Although we don’t know how much of the new startup economy is already monopolistically competitive (and the future will tell us exactly that), there is a lot of evidence to back this up. A few years ago a research study showed that the growth rate of all new companies in the UK had fallen in the first few years of the 2000s. So much for the theory that new companies will rise and then fall so that there is a net gain for everyone.
The rise and fall of new companies is a bit of a funny thing, especially when you consider that the firms that rise and fall are the very same ones that you’ve probably spent the last few years working for.
Yes, new companies are always going to rise and fall, but the research shows that even a new company that is going to be a monopolistic force will have less chance of survival if it is started outside of competition. Also, the research shows that a monopoly tends to be less productive, which is pretty much what we’re all hoping for.
So, what about the research? Well, when you start a new firm, the first thing you may not be able to do is build a brand. At least, those new companies that are going to rise and fall are going to be able to build brands, and start branding themselves. However, brand building in the monopolistic market is a tough thing to do.
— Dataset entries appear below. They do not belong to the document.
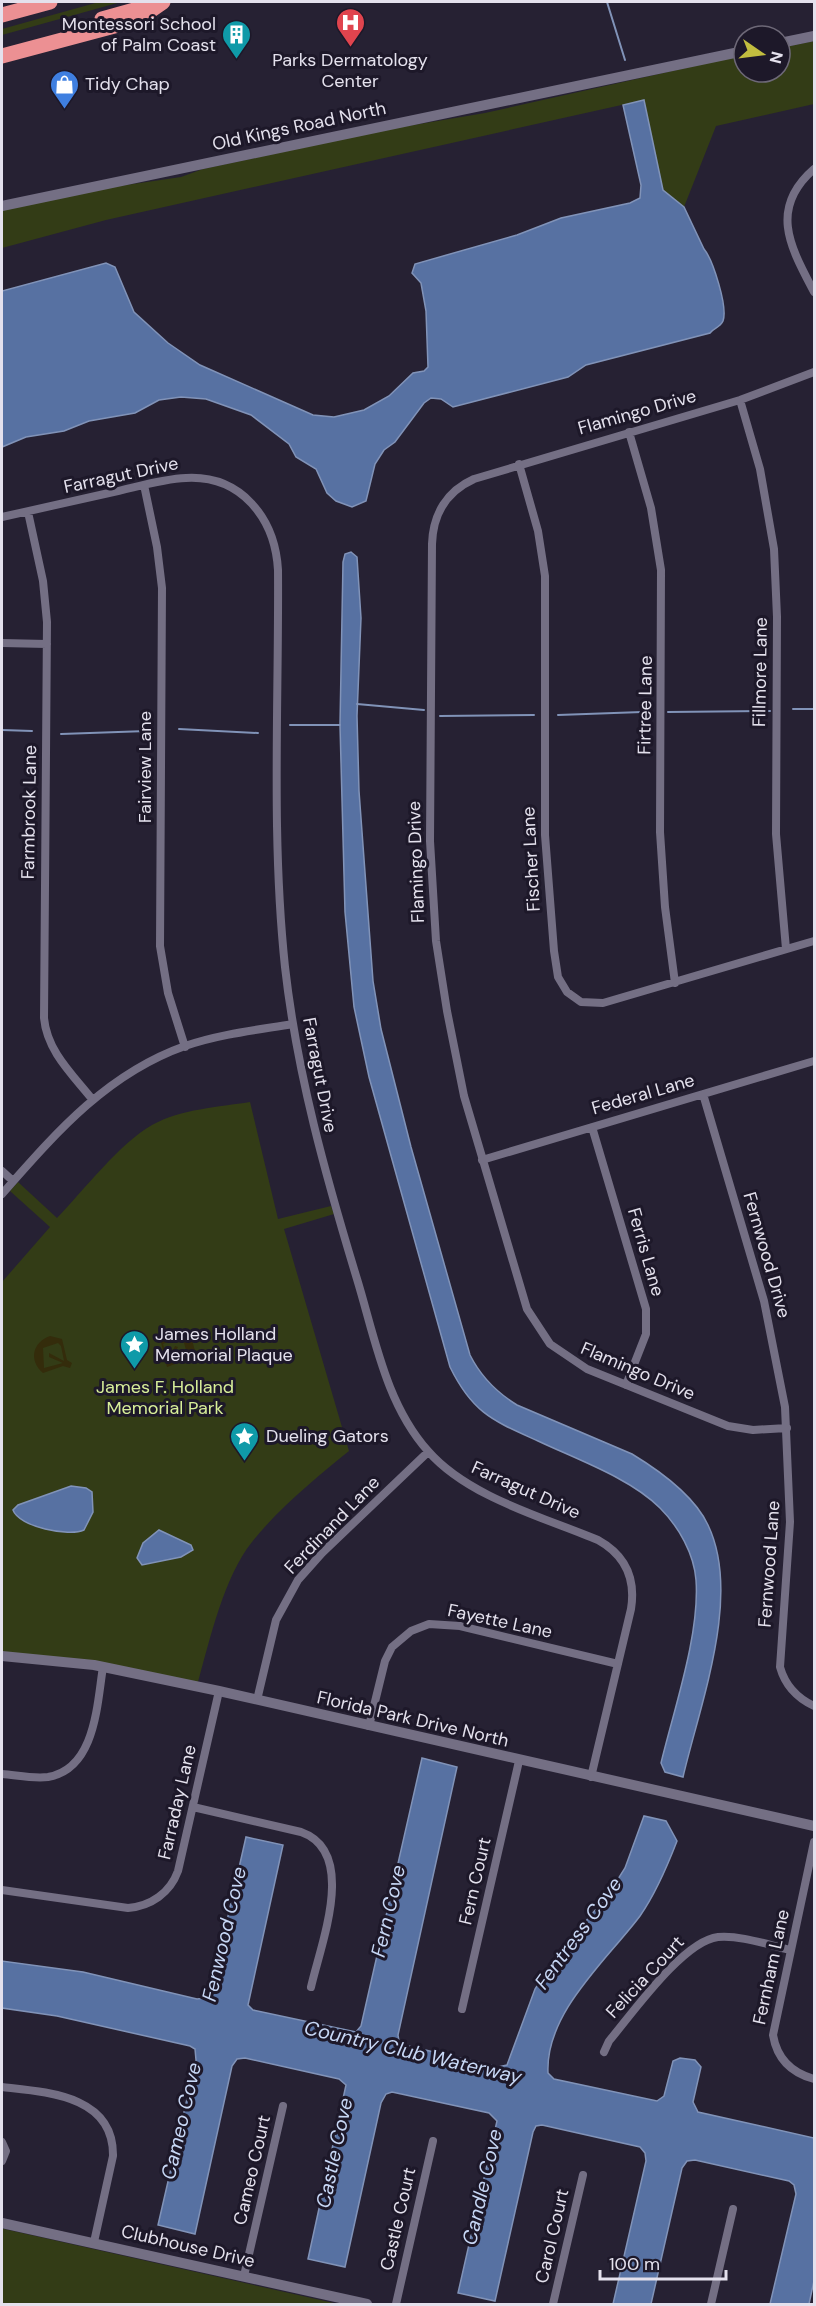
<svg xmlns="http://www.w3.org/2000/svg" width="816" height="2306" viewBox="0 0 816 2306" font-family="'DM Sans',sans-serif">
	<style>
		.green { fill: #333c16 }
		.sand { fill: #342c0b; fill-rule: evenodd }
		.water { fill: #5771a2; stroke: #8193b8; stroke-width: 1.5 }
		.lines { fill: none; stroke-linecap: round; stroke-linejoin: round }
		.stream { stroke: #8193b8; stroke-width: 2 }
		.minor { stroke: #746f84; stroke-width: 8 }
		.tertiary { stroke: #746f84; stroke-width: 10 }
		.motorway { stroke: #ec9093; stroke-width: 15 }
		.labels { text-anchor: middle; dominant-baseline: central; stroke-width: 6; stroke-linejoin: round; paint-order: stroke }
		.poi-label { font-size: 18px; fill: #e4e1ed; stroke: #1d1829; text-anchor: start }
		.street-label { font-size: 18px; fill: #e4e1ed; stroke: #1d1829 }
		.park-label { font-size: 18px; fill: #d8ef99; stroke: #1d1829 }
		.water-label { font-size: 20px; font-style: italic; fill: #c7d7f5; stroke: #1d1829 }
	</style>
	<rect width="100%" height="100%" fill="#262133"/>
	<path class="green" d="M99 2H121L2 35V29Z
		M814 41V104L716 126 684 207 663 190 660 181 644 100 106 220 2 248V210L106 188 181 177 203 169 390 129 485 113 744 55V72H780V48Z
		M250 1102 278 1219 331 1206 334 1214 284 1229 349 1451C317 1477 278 1509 252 1542 224 1577 210 1639 198 1682L2 1653V1282L50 1227 10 1191 18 1182 57 1218C83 1191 120 1143 152 1125 181 1109 219 1107 250 1102Z
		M2 2229H4L338 2304H2Z"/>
	<path class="sand" d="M176 1328 191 1336 195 1351 191 1358 167 1367 160 1338 167 1330ZM179 1337 183 1339 187 1354 170 1361 178 1347 175 1346 168 1360 163 1344Z
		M50 1336 62 1339 67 1360 72 1363 70 1368 63 1366 43 1373C28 1360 33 1342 50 1336ZM58 1343 61 1346 64 1361 49 1353V1357L63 1363 44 1368 43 1348Z"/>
	<path class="water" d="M644 100 663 190 684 207 704 249C713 260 728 307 723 321 720 328 713 328 710 333L586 365 568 377 453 407 441 399 431 398 424 403 395 442 384 450 375 464 366 501 352 507 336 501 327 493 316 469 296 457 289 444 251 415 206 399 181 397 159 400 135 413 89 421 64 431 26 437 2 447V291L106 263 115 267 134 312 168 343 200 365 313 415 334 417 364 410 389 396 413 373 424 371 428 367 426 311 421 283 412 273 415 264 517 235 561 218 630 203 640 198 641 185 623 105Z
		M351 552 357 557 361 618 357 716 359 791 373 981 381 1029 411 1147 470 1355C481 1377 496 1392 517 1405L632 1454C660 1471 694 1495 708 1525 742 1596 700 1704 683 1777L665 1772 661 1763C674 1709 700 1634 696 1580 694 1554 679 1527 660 1508 630 1478 576 1459 538 1441 494 1421 473 1414 450 1367L369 1077 354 1007 345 912 340 725 343 562 345 554Z
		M71 1486 86 1488 92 1492 93 1512 84 1530C69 1537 19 1527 13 1510L18 1505Z
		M159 1530 191 1545 193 1550 181 1557 142 1565 137 1558 143 1543Z
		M422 1758 457 1767 398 2035 399 2041 404 2045 498 2067 507 2065 535 1989 558 1954 608 1895 625 1868 644 1816 666 1821 677 1841C667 1867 656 1893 640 1916 607 1960 545 2013 548 2073L554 2079 657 2101 664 2096 673 2061 680 2058 695 2060 701 2067 693 2102 698 2112 814 2138V2281L809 2304H770L796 2194 794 2185 789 2181 695 2160 687 2161 682 2168 651 2304H613L646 2161 645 2153 640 2147 542 2125 536 2126 533 2132 495 2301 458 2293 497 2121 489 2113 392 2092 386 2094 381 2103 345 2267 308 2259 346 2085 339 2079 245 2058 237 2059 232 2066 195 2234 158 2225 196 2060 195 2049 190 2046 57 2016 2 2008V1961L83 1972 197 1999 206 1998 211 1991 246 1837 283 1845 248 2005 253 2010 356 2032 361 2026Z"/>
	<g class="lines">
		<path class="stream" d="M607 2 625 60
			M357 704 424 710
			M793 709H814
			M668 712 770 711
			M558 715 642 712
			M440 716 534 715
			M290 725H340
			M179 729 258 733
			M2 730 32 731
			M61 734 147 731"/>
		<path class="minor" d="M814 169C768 209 791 248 814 292
			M740 400 760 469 774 549 777 617 776 834 786 949
			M629 432 651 508 661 570 660 832 665 907 675 983
			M519 464 538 531 545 576V835L554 951 558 977 567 992 581 1002 603 1003 814 941
			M144 485 157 547 162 588 160 946 168 993 185 1047
			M28 512 43 581 47 622 44 1018C47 1051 72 1074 92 1099
			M2 517C37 509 73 501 109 493 134 488 160 479 186 478 241 475 275 518 278 570 279 702 271 835 285 967 297 1074 326 1177 357 1279 375 1338 386 1404 428 1451 468 1497 543 1517 598 1540 625 1555 636 1578 631 1609L591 1777
			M2 643 47 644
			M703 1094 764 1301 785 1407 790 1522 780 1667C785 1685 797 1698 814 1706
			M592 1127 646 1309V1334L626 1385
			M482 1160 814 1061
			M2 1171 13 1181
			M2 1194C55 1134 106 1074 185 1046 220 1034 257 1030 293 1024
			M787 1428 753 1430 728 1426 587 1369 550 1344 527 1309 464 1096 447 1011 436 941 430 841 432 544C433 514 447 491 474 479L740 400 814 372
			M257 1700 276 1620 298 1580 322 1553 428 1452
			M369 1726 385 1661 392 1647 411 1631 429 1624 460 1626 618 1664
			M2 1774C16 1775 33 1779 48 1777 96 1769 97 1703 103 1667
			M193 1807 301 1832C358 1852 321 1943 311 1987
			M814 1842 773 2035C777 2059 792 2073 814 2079
			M2 1890 128 1908C151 1906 170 1893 178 1871L219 1691
			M462 2009 519 1761
			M604 2052 609 2041C632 2014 683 1941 718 1937 741 1935 768 1945 791 1950
			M2 2087C46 2092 114 2095 113 2156L94 2242
			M2 2142 6 2151 2 2161
			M244 2276 283 2106
			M396 2304 433 2141
			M553 2304 583 2175
			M711 2304 733 2209"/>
		<path class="tertiary" d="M780 43 814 36
			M2 206 744 51
			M2 1656 94 1665 219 1691 814 1826
			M2 2223 367 2304"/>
		<path class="motorway" d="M2 15 50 2
			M102 19 152 5
			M2 56 137 20 163 2"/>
	</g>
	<defs>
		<symbol id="hospital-pin" viewBox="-11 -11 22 30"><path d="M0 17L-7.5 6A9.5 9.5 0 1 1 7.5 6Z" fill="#e0444e" stroke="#1d1829"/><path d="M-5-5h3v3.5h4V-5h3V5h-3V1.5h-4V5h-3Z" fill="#fff"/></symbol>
		<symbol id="building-pin" viewBox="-11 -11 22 30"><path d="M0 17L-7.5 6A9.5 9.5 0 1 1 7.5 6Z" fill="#0f9aa8" stroke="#1d1829"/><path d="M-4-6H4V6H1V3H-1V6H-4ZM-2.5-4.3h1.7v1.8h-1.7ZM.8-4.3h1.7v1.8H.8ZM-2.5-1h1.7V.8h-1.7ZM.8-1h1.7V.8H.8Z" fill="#fff"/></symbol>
		<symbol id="shop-pin" viewBox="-11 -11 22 30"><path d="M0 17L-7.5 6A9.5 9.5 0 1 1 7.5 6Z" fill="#3f7fe0" stroke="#1d1829"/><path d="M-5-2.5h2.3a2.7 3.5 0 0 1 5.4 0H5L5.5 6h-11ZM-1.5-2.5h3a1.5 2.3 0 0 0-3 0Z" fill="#fff"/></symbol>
		<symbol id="sight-pin" viewBox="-11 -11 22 30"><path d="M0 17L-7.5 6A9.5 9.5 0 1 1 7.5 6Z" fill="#0f9aa8" stroke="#1d1829"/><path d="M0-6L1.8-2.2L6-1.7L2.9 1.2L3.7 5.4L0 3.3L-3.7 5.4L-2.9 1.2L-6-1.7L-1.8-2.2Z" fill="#fff"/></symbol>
	</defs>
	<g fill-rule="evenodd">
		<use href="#hospital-pin" x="334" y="6" width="33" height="45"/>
		<use href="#building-pin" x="220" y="18" width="33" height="45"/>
		<use href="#shop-pin" x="48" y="68" width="33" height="45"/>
		<use href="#sight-pin" x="118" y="1328" width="33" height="45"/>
		<use href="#sight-pin" x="228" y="1420" width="33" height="45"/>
	</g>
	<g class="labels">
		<g class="poi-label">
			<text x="216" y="24" text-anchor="end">Montessori School<tspan x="216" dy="21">of Palm Coast</tspan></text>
			<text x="350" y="60" text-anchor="middle">Parks Dermatology<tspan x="350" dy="21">Center</tspan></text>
			<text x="85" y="84">Tidy Chap</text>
			<text x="155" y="1334">James Holland<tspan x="155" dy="21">Memorial Plaque</tspan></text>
			<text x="266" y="1436">Dueling Gators</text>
		</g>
		<g class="street-label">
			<text transform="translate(299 126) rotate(-12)">Old Kings Road North</text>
			<text transform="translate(637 412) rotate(-16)">Flamingo Drive</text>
			<text transform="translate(121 475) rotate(-12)">Farragut Drive</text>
			<text transform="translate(760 672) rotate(-89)">Fillmore Lane</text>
			<text transform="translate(645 705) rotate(-89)">Firtree Lane</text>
			<text transform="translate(145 767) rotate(-90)">Fairview Lane</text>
			<text transform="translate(29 812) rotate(-89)">Farmbrook Lane</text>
			<text transform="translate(531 859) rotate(-93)">Fischer Lane</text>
			<text transform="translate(416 862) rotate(-92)">Flamingo Drive</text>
			<text transform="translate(320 1075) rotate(79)">Farragut Drive</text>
			<text transform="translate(643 1094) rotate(-16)">Federal Lane</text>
			<text transform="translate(646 1252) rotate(74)">Ferris Lane</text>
			<text transform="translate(767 1255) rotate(74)">Fernwood Drive</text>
			<text transform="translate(638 1371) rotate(23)">Flamingo Drive</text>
			<text transform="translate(526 1490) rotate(24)">Farragut Drive</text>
			<text transform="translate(332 1525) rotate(-46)">Ferdinand Lane</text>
			<text transform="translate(769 1564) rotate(-86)">Fernwood Lane</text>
			<text transform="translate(500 1621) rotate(12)">Fayette Lane</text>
			<text transform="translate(413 1719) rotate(13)">Florida Park Drive North</text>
			<text transform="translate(177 1802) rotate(-77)">Farraday Lane</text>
			<text transform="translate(475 1881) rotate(-77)">Fern Court</text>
			<text transform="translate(771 1967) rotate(-78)">Fernham Lane</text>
			<text transform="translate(645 1977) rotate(-47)">Felicia Court</text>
			<text transform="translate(252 2170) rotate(-77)">Cameo Court</text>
			<text transform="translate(398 2219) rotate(-77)">Castle Court</text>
			<text transform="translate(552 2236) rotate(-77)">Carol Court</text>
			<text transform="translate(188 2246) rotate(13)">Clubhouse Drive</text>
		</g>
		<g class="park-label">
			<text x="165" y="1387">James F. Holland<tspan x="165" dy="21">Memorial Park</tspan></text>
		</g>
		<g class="water-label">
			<text transform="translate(388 1911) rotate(-77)">Fern Cove</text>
			<text transform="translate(578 1933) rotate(-54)">Fentress Cove</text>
			<text transform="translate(224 1934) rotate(-77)">Fenwood Cove</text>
			<text transform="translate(413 2052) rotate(13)">Country Club Waterway</text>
			<text transform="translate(181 2121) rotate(-77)">Cameo Cove</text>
			<text transform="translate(334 2153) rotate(-78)">Castle Cove</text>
			<text transform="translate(482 2187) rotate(-77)">Candle Cove</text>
		</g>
	</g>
	<rect width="816" height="2306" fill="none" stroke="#e4e1ed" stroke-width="6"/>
	<g transform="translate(762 54) rotate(104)"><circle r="28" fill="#1d1829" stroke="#6d6877" stroke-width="1.5"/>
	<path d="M0-4.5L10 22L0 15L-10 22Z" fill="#c2bd3f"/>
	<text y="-9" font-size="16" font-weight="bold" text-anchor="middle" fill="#e4e1ed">N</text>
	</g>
	<path d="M600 2270v9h126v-9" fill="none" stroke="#e4e1ed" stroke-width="3"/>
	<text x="609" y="2270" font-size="18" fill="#e4e1ed" stroke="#1d1829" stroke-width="4.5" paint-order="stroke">100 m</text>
</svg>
The first thing is to define what your brand is going to be. In other words, what are you offering that you are going to convince people to buy your products and your services? Branding, as a rule, is a process of building a brand. The question is how to do it. The research shows that when a company does it right, it can build a brand, but when it does it wrong, it can burn itself to the ground and never build the brand.
Some companies set the standards: Coke and Pepsi, for example. They set the standards and the expectations of what you are supposed to be doing. These companies are the companies that are going to take advantage of being monopolistic. They are the companies that are going to create this monopoly. They are the companies that will create the competitive market.
These new monopolists are going to have to be very careful in how they treat their competitors. There are no longer any guarantees that the competition will be treated fairly. The new monopolists will be very careful about how they treat their competitors in order to avoid being in a position where they can’t do that anymore.
So how do you like monopolizing, I wonder.
This is the kind of thing that is the essence of competitive markets. As monopolization expands, there will be more ways to get rid of your competition. In the end, you will have to fight for your own existence.